»»
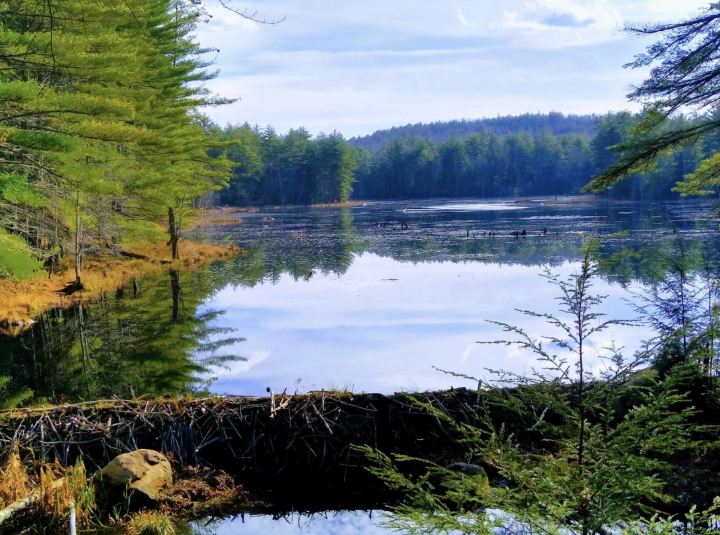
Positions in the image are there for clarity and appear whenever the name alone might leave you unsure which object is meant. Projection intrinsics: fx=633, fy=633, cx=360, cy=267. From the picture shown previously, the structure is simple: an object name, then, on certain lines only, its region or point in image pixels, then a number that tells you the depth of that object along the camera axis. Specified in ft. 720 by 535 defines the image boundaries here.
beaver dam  23.40
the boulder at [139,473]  21.42
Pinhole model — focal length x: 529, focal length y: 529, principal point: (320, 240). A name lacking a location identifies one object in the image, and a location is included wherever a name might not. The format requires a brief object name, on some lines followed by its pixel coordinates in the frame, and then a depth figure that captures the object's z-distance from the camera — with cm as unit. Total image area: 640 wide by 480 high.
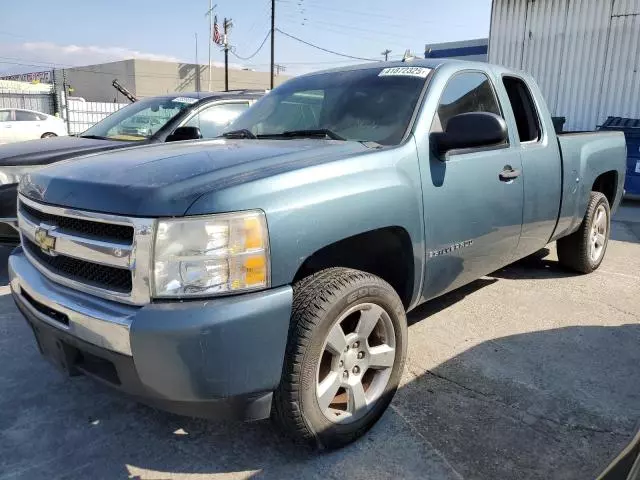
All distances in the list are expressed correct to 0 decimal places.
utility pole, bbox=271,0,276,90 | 3281
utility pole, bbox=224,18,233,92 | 3878
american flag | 3966
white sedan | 1636
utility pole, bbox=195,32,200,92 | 5278
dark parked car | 473
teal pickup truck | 191
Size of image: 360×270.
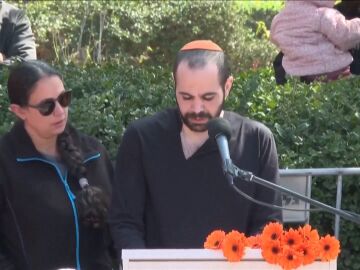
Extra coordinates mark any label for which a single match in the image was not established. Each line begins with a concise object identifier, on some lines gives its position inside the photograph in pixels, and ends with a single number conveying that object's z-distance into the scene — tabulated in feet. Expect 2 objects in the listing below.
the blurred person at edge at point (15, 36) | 22.34
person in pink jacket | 20.92
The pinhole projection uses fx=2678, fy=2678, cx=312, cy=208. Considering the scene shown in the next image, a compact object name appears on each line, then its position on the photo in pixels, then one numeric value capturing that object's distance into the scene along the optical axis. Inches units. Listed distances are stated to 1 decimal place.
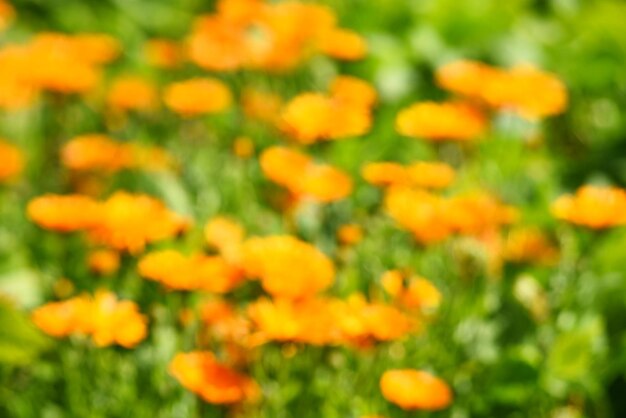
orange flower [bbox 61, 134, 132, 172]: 72.1
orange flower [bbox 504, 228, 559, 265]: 67.7
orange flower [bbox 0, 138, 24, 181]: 72.0
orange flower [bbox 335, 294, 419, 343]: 60.7
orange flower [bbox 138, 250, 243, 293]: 61.3
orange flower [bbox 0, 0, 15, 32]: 81.6
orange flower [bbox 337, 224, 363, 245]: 66.0
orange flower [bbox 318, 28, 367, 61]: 74.5
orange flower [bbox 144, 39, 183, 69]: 80.5
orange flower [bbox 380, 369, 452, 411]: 60.0
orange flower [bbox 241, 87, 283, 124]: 76.0
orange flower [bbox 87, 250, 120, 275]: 64.5
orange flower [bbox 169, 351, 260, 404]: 59.9
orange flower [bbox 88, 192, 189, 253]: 63.2
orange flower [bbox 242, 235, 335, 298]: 61.0
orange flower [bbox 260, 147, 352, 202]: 65.8
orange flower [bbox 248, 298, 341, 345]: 59.9
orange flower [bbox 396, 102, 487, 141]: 69.0
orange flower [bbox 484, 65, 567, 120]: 70.4
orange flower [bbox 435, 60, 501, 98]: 71.6
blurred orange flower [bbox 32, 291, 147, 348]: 60.5
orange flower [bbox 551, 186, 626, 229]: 62.3
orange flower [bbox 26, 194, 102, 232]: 64.3
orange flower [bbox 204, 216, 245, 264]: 63.6
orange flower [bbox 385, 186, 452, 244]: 64.5
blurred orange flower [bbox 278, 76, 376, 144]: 67.4
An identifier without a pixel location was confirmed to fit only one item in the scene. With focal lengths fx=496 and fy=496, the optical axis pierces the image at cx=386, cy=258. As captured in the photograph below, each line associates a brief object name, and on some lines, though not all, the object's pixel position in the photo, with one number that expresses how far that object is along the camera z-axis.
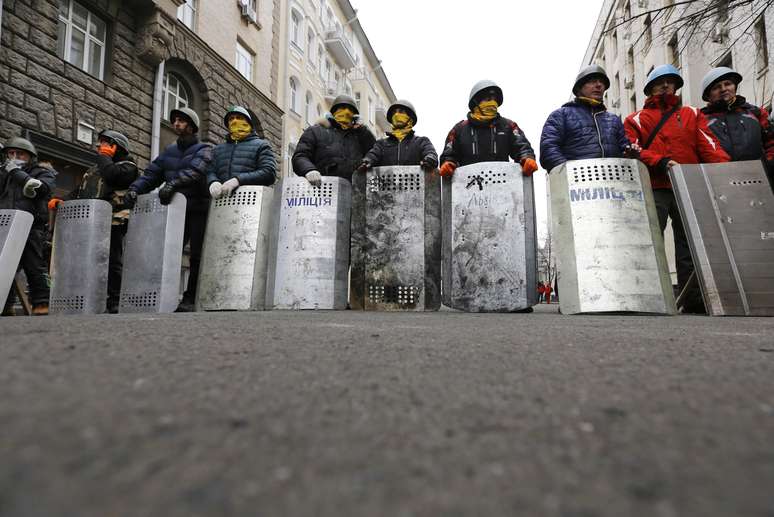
««
■ What to produce:
Nothing should appear in the answer except the lines above from the line with "the blurred person" through the line with "person in pink jacket | 20.92", both included, written out exactly.

■ Solution to the problem:
the blurred person at edge at point (15, 36) | 22.34
person in pink jacket | 20.92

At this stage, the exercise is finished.